**Information shown**
——————————
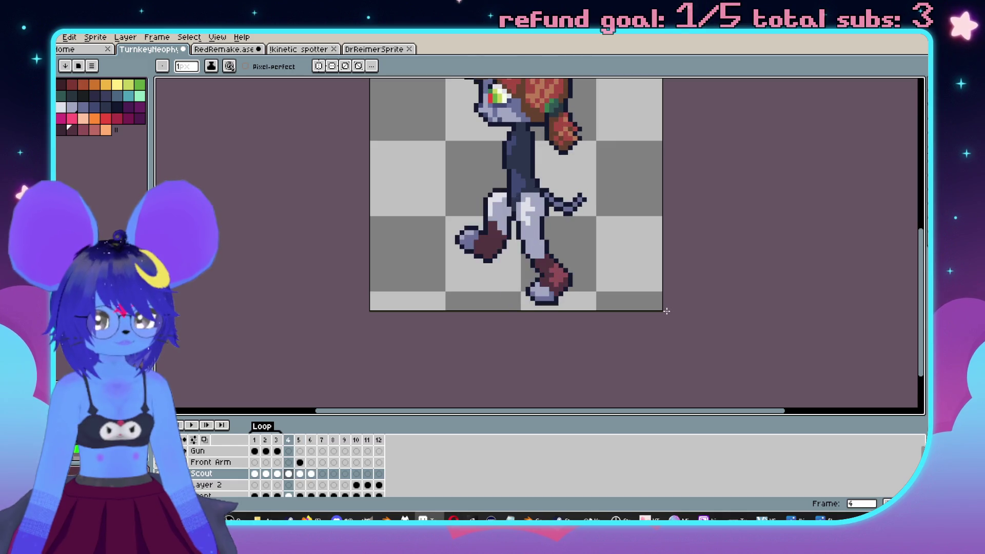
key(Left)
key(Left)
scroll(590, 277, up, 2)
scroll(527, 253, up, 1)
——————————
**Problem**
Word for word, write out the full listing, leaving the pictures aside.

**The completed task**
key(Left)
key(Left)
scroll(590, 277, up, 2)
scroll(527, 253, up, 1)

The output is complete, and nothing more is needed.